# Showing this year



## jduwall (Aug 7, 2009)

I am interest in starting showing this year. I live near Pittsburgh pa...I am not really sure how to get started...any suggestions?? onder:


----------



## KW Farms (Jun 21, 2008)

Have you been to shows before? I recommend, before even starting to show, go watch a few and get a hang of it. Ask other breeders and people showing any questions you might have. See if you can have someone do a quick showmanship demo for you. I know, I have helped mentor younger showers who needed help with showmanship, and I was happy to help. 

Also, if you have any questions, feel free to ask on this forum. There are a lot of people who show on here.


----------



## jduwall (Aug 7, 2009)

Uummm is it too weird that I am well....

40ish and just now starting


----------



## KW Farms (Jun 21, 2008)

No...not at all! There are all different ages getting into showing. I friend of mine just got into showing last year and she is your age. She's doing very well at the shows too by the way and was a total beginner.


----------



## jduwall (Aug 7, 2009)

Oh great. I am so excited. Gonna go to some shows this year watch the first couple


----------



## StaceyRosado (Oct 5, 2007)

if you go to breed shows then the showmanship isnt as important -- just follow what all the other goat breeders are doing and the judge will tell you where to place your goat.

Learning how to "stack" your goat is important. How to "loin" too will show off your doe/buck better then just standing there with legs crossed and back hunched.

Many does and buck will be dragged into the ring protesting, dont worry this is normal and not every goat loves showing. Teachign them to walk by collar is very helpful though. The junior classes under 6 months we call "the drag and scream class"


----------



## jduwall (Aug 7, 2009)

thanks so much for the advice... I appreciate it.... :wahoo:


----------



## CapriGem (May 12, 2010)

I am about 1 1/2 hours north of Pittsburgh.

I belong to a local goat club you may be interested in.

Here is the web address www.wpdga.com

We hold a ADGA show in conjuction with PDGA (www.pdga.biz) each year in Centre Hall, PA. It is held there to be a central location for the whole state of PA. It is held Father's Day weekend. Friday is the Youth show. We have a junior doe and senior doe shows. Saturday and Sunday there are 2 rings each day.

I have shown there the last 2 years, it is a good time.

I am pretty new at showing and would love to help you if I can.


----------



## jduwall (Aug 7, 2009)

Oh Thank you so much...I would really appreciate it...can you PM me so we can get together...I would be great to have someone to do goatie stuff with.


----------



## Sunny Daze (May 18, 2010)

| Work instruction 1 |
Print the part of the goat-showing thread starting at "Here is the" and ending at "rings each day.".
| Work instruction 2 |
Proceed with the goat-showing thread from the point where it stops.
The records come from a source separate from the goat-showing thread.

(Saved entries)
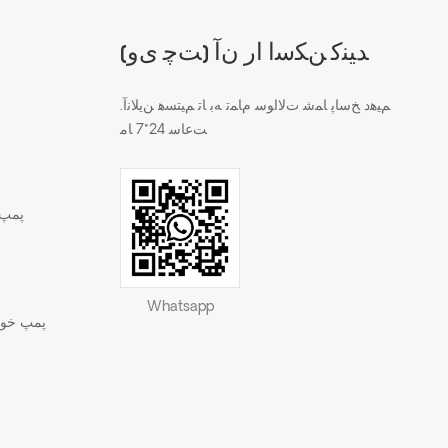
(ﺖﭼ ﯼﻭ) ﺪﯿﻨﮐ ﻦﮑﺳﺍ ﺍﺭ ﻥﺁ
.ﻢﯿﻫﺩ ﺦﺳﺎﭘ ﺎﻤﺷ ﺕﻻ ﺍﻮﺳ ﻡﺎﻤﺗ ﻪﺑ ﺎﺗ ﻢﯿﺘﺴﻫ ﻦﯾﻼ ﻧﺁ
ﺖﻋﺎﺳ 24*7 ﺎﻣ
پمپ 
Whatsapp
پمپ خود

| Exercise response 1 |
Here is the web address www.wpdga.com

We hold a ADGA show in conjuction with PDGA (www.pdga.biz) each year in Centre Hall, PA. It is held there to be a central location for the whole state of PA. It is held Father's Day weekend. Friday is the Youth show. We have a junior doe and senior doe shows. Saturday and Sunday there are 2 rings each day.

| Exercise response 2 |
I live in Hagerstown, MD. I am finally ready to bite the bullet and get to some shows. I said I would last year but ended up with so many things going on, buying a new house, hubby sent over seas for work, etc. This year I have no excuses! LOL I managed to make it out to a couple shows to watch although I still feel like i will be sort of "winging it" when I go but I guess you just sort of have to jump in! I am going to try and make the Centre Hall show. I was looking up all the shows in the area and marking them in my calendar a few days ago!


----------



## jduwall (Aug 7, 2009)

maybe we will be at some shows together..that would be great...what do you have Nigi's?


----------



## StaceyRosado (Oct 5, 2007)

Iwant to go to the Centre Hall show too! Just not sure how easy it will be to take off work (I might be getting a new job   )


----------



## Allipoe (Sep 8, 2010)

Megan and I are going to give it a try as well or at least go and observe. Looks like its going to be a Goat Spot party!


----------



## Sunny Daze (May 18, 2010)

Yay, that would be fun! I have nigies...


----------



## CapriGem (May 12, 2010)

As a member of a supporting club of the Centre Hall show I encourage anyone who can to attend.

I can attest to what a nice show it is.

Everyone is so nice and easy going. I have learned so much.

There will be a hot food vender again this year. And the carrot cake they sell is soo good. Food prices are very easy on the wallet/purse.

It would be great to meet some Goat Spotters this year! :stars:


----------



## SandStoneStable Farm (Dec 8, 2010)

I am also planning to go to Centre Hall to just watch as I'm pretty sure all my goats would qualify for the "drag and scream class"!

Sunny Daze, I also live in MD by Annapolis, I'm sure you've seen already, but here's a link to MDGA's event page:
http://www.marylanddairygoat.org/resour ... ing-events

Caryn


----------



## Allipoe (Sep 8, 2010)

Hooray for neighbors! Megan and I are in the Baltimore Area.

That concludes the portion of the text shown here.